**指示内容 a:** 藤原道長についての文書のうち、「藤典侍(とうのないしのすけ)」から「数刻たって人心地がついてから彼は思ったという。」までの部分(この語句を含む)を、「人心地がついて」を「落ち着きを取り戻して」に置き換える形で編集して示してください。

**文書抜粋:**
藤原道長(ふじわらのみちなが)が抱いたのは、恐怖である。
生前の定子に嫌がらせを繰り返した彼は、定子の崩御した当日、怨霊(おんりょう)を幻視している。
 一条天皇はその夜、定子の死を受けて道長を自宅へ呼び出した。
しかし道長は到底参内(さんだい)できる状態ではなかった。
藤典侍(とうのないしのすけ)なる内裏(だいり)女房に怨霊が憑(つ)き、彼は襲われて、疲れ果てていたというのだ。
後に彼の語ったところによれば、周囲の女房たちが恐怖に叫ぶなか、怨霊は憤怒の表情で髪を逆立て、音を立ててかかってきた。
道長は必死で霊の左右の手をつかみ、引き据えた。
数刻たって人心地がついてから彼は思ったという。
怨霊の正体は長兄・道隆(みちたか)だ。

**利用可能な記録:**
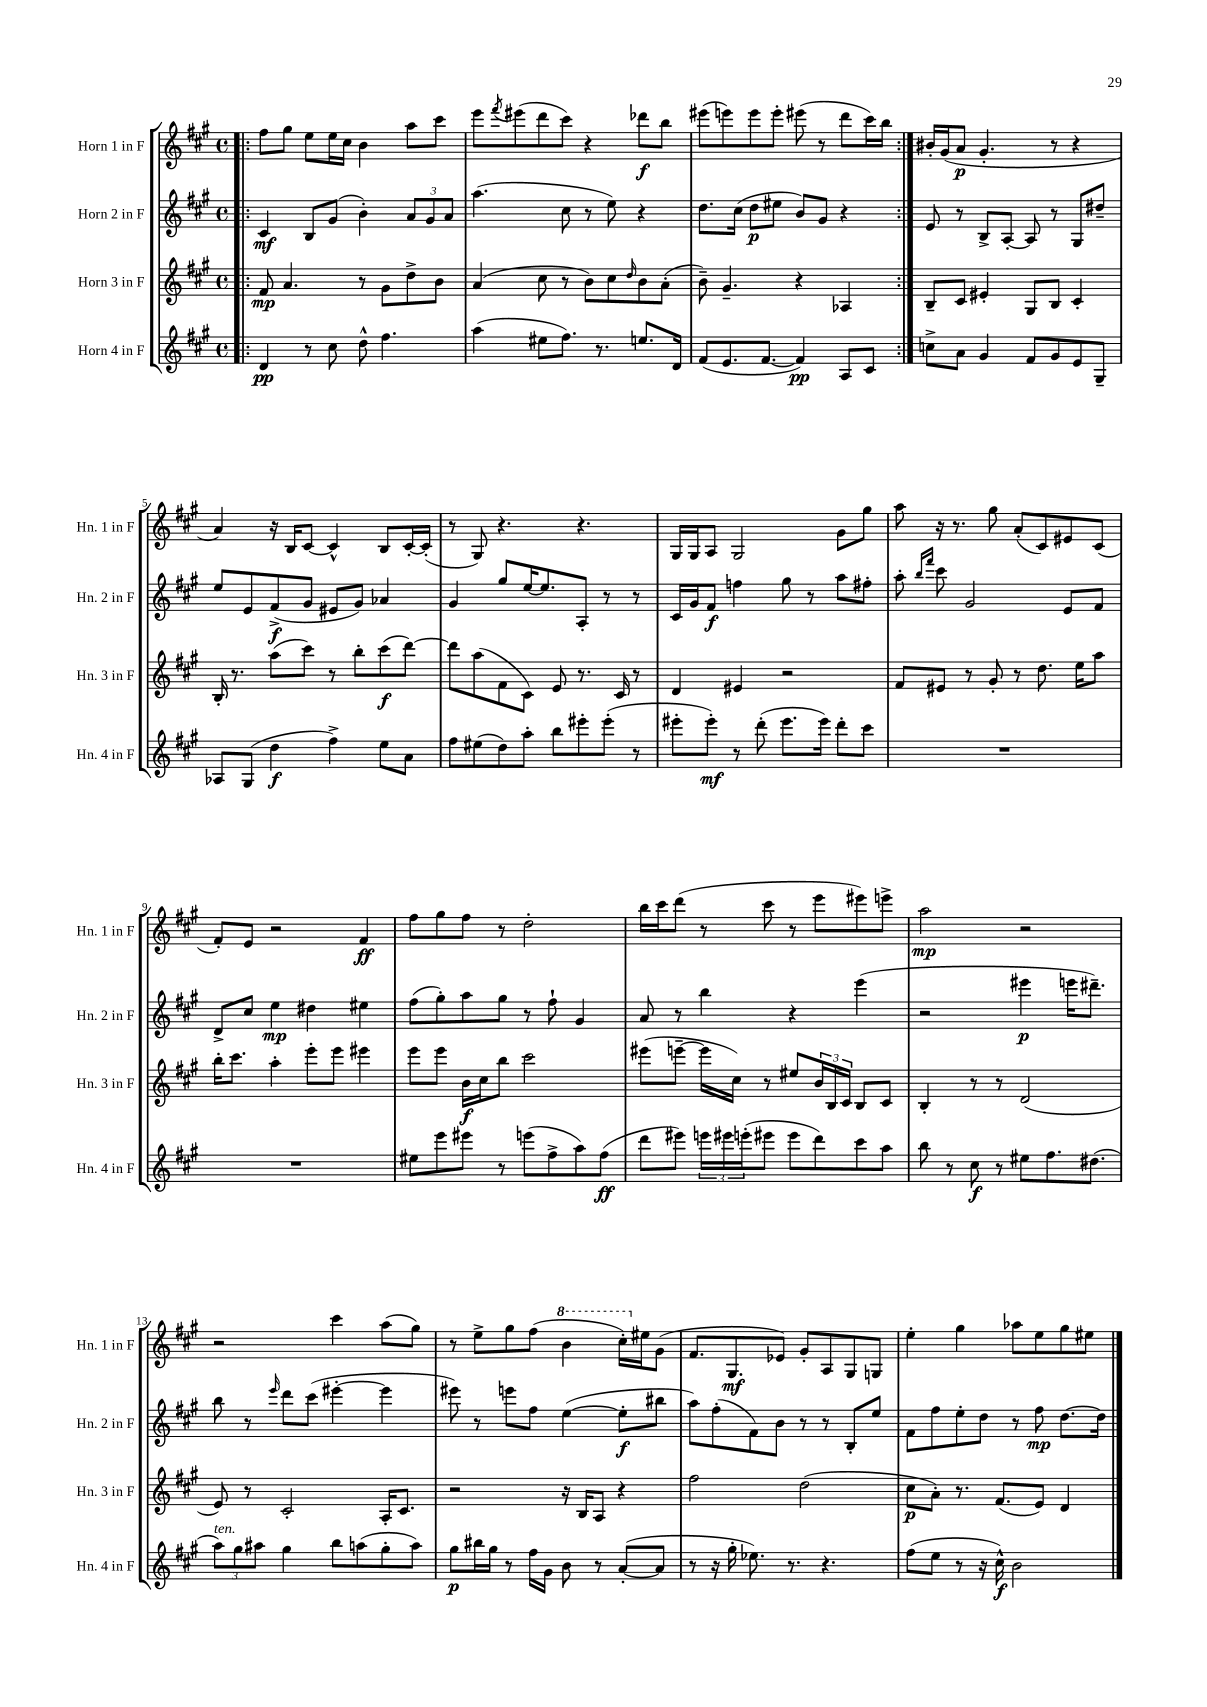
<<
\new StaffGroup <<
\new Staff = "s0" \with { instrumentName = "Horn 1 in F" shortInstrumentName = "Hn. 1 in F" } {
    \clef treble \key a \major \defaultTimeSignature \time 4/4
    \repeat volta 2 { \bar ".|:" fis''8 gis''8 e''8 e''16 cis''16 b'4 a''8 cis'''8 |
    e'''8 \acciaccatura { fis'''8 } eis'''8( d'''8 cis'''8) r4 des'''8\f b''8 |
    eis'''8( e'''8) e'''8 e'''8-. eis'''8( r8 d'''8 cis'''16) b''16 | }
    bis'16-. gis'16( a'8\p gis'4.-. r8 r4 |
    a'4) r16 b16 cis'8~ cis'4-^ b8 cis'16~-. cis'16-.( |
    r8 gis8) r4. r4. |
    gis16 gis16 a8 gis2 gis'8 gis''8 |
    a''8 r16 r8. gis''8 a'8-.( cis'8) eis'8 cis'8( |
    fis'8-.) e'8 r2 fis'4\ff |
    fis''8 gis''8 fis''8 r8 d''2-. |
    b''16 cis'''16 d'''8( r8 cis'''8 r8 e'''8 eis'''8) e'''8-> |
    a''2\mp r2 |
    r2 cis'''4 a''8( gis''8) |
    r8 e''8-> gis''8 fis''8( \ottava #1 b''4 cis'''16-.) \ottava #0 eis''16 gis'8( |
    fis'8. gis8.\mf ees'8) gis'8-. a8 gis8 g8 |
    e''4-. gis''4 aes''8 e''8 gis''8 eis''8 \bar "|." |
}
\new Staff = "s1" \with { instrumentName = "Horn 2 in F" shortInstrumentName = "Hn. 2 in F" } {
    \clef treble \key a \major \defaultTimeSignature \time 4/4
    \repeat volta 2 { \bar ".|:" cis'4\mf b8 gis'8( b'4-.) \tuplet 3/2 { a'8 gis'8 a'8 } |
    a''4.( cis''8 r8 e''8) r4 |
    d''8. cis''16( d''8\p eis''8 b'8) gis'8 r4 | }
    e'8 r8 b8-> a8~-. a8 r8 gis8 dis''8-- |
    e''8 e'8 fis'8->\f( gis'8 eis'8 gis'8) aes'4 |
    gis'4 gis''8 e''16~ e''8. a8-. r8 r8 |
    cis'16 gis'16 fis'8\f f''4 gis''8 r8 a''8 fis''8-. |
    a''8-. \grace { b''16 fis'''16 } cis'''8 gis'2 e'8 fis'8 |
    d'8-> cis''8 e''4\mp dis''4 eis''4 |
    fis''8( gis''8-.) a''8 gis''8 r8 fis''8-! gis'4 |
    a'8 r8 b''4 r4 e'''4( |
    r2 eis'''4\p e'''16 dis'''8.--) |
    b''8 r8 \grace { e'''16 } d'''8 cis'''8( eis'''4~-. eis'''4 |
    eis'''8) r8 e'''8 fis''8 e''4~( e''8-.\f bis''8 |
    a''8) fis''8-.( fis'8) b'8 r8 r8 b8-. e''8 |
    fis'8 fis''8 e''8-. d''8 r8 fis''8\mp d''8.~ d''16 \bar "|." |
}
\new Staff = "s2" \with { instrumentName = "Horn 3 in F" shortInstrumentName = "Hn. 3 in F" } {
    \clef treble \key a \major \defaultTimeSignature \time 4/4
    \repeat volta 2 { \bar ".|:" fis'8\mp a'4. r8 gis'8 d''8-> b'8 |
    a'4( cis''8 r8 b'8) cis''8 \grace { d''16 } b'8 a'8-.( |
    b'8--) gis'4.-- r4 aes4 | }
    b8-- cis'8 eis'4-. gis8 b8 cis'4-. |
    b16-. r8. a''8( cis'''8) r8 b''8-. cis'''8\f( d'''8~) |
    d'''8 a''8( fis'8 cis'8) e'8 r8. cis'16 r8 |
    d'4 eis'4 r2 |
    fis'8 eis'8 r8 gis'8-. r8 d''8. e''16 a''8 |
    b''16-. cis'''8. a''4-. e'''8-. e'''8 eis'''4 |
    e'''8 e'''8 b'16\f cis''16 b''8 cis'''2 |
    eis'''8( e'''8~-- e'''16 cis''16) r8 eis''8 \tuplet 3/2 { b'16 b16 cis'16 } b8 cis'8 |
    b4-. r8 r8 d'2( |
    e'8) r8 cis'2-. a16-. cis'8. |
    r2 r16 b16 a8 r4 |
    fis''2 d''2( |
    cis''8\p a'8-.) r8. fis'8.( e'8) d'4 \bar "|." |
}
\new Staff = "s3" \with { instrumentName = "Horn 4 in F" shortInstrumentName = "Hn. 4 in F" } {
    \clef treble \key a \major \defaultTimeSignature \time 4/4
    \repeat volta 2 { \bar ".|:" d'4\pp r8 cis''8 d''8-^ fis''4. |
    a''4( eis''8 fis''8.) r8. e''8. d'16 |
    fis'8( e'8. fis'8.~ fis'4\pp) a8 cis'8 | }
    c''8-> a'8 gis'4 fis'8 gis'8 e'8 gis8-- |
    aes8 gis8( d''4\f fis''4->) e''8 a'8 |
    fis''8 eis''8( d''8) a''8-. b''8 eis'''8-. eis'''8-.( r8 |
    eis'''8-. eis'''8-.\mf) r8 d'''8-.( eis'''8. eis'''16) d'''8-. cis'''8 |
    R1 |
    R1 |
    eis''8 e'''8 eis'''8 r8 e'''8( fis''8-> a''8) fis''8\ff( |
    d'''8 eis'''8) \tuplet 3/2 { e'''16 eis'''16 e'''16-.( } eis'''8 eis'''8 d'''8) cis'''8 a''8 |
    b''8 r8 cis''8\f r8 eis''8 fis''8. dis''8.( |
    \tuplet 3/2 { a''8^\markup { \italic "ten." }) gis''8 ais''8 } gis''4 b''8 a''8( gis''8-. a''8) |
    gis''8\p bis''16 gis''16 r8 fis''16 gis'16 b'8 r8 a'8~-.( a'8 |
    r8 r16 gis''16-. ees''8.) r8. r4. |
    fis''8( e''8 r8 r16 cis''16-^\f) b'2 \bar "|." |
}
>>
>>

**指示内容 b:** 記録の先頭から「fis'8. gis8.\mf ees'8)」を含む行まで(その行も含む)を、一字一句変えずに打ち直してください。画像は答えに含めないでください。

**出力結果 a:**
藤典侍(とうのないしのすけ)なる内裏(だいり)女房に怨霊が憑(つ)き、彼は襲われて、疲れ果てていたというのだ。
後に彼の語ったところによれば、周囲の女房たちが恐怖に叫ぶなか、怨霊は憤怒の表情で髪を逆立て、音を立ててかかってきた。
道長は必死で霊の左右の手をつかみ、引き据えた。
数刻たって落ち着きを取り戻してから彼は思ったという。

**出力結果 b:**
<<
\new StaffGroup <<
\new Staff = "s0" \with { instrumentName = "Horn 1 in F" shortInstrumentName = "Hn. 1 in F" } {
    \clef treble \key a \major \defaultTimeSignature \time 4/4
    \repeat volta 2 { \bar ".|:" fis''8 gis''8 e''8 e''16 cis''16 b'4 a''8 cis'''8 |
    e'''8 \acciaccatura { fis'''8 } eis'''8( d'''8 cis'''8) r4 des'''8\f b''8 |
    eis'''8( e'''8) e'''8 e'''8-. eis'''8( r8 d'''8 cis'''16) b''16 | }
    bis'16-. gis'16( a'8\p gis'4.-. r8 r4 |
    a'4) r16 b16 cis'8~ cis'4-^ b8 cis'16~-. cis'16-.( |
    r8 gis8) r4. r4. |
    gis16 gis16 a8 gis2 gis'8 gis''8 |
    a''8 r16 r8. gis''8 a'8-.( cis'8) eis'8 cis'8( |
    fis'8-.) e'8 r2 fis'4\ff |
    fis''8 gis''8 fis''8 r8 d''2-. |
    b''16 cis'''16 d'''8( r8 cis'''8 r8 e'''8 eis'''8) e'''8-> |
    a''2\mp r2 |
    r2 cis'''4 a''8( gis''8) |
    r8 e''8-> gis''8 fis''8( \ottava #1 b''4 cis'''16-.) \ottava #0 eis''16 gis'8( |
    fis'8. gis8.\mf ees'8) gis'8-. a8 gis8 g8 |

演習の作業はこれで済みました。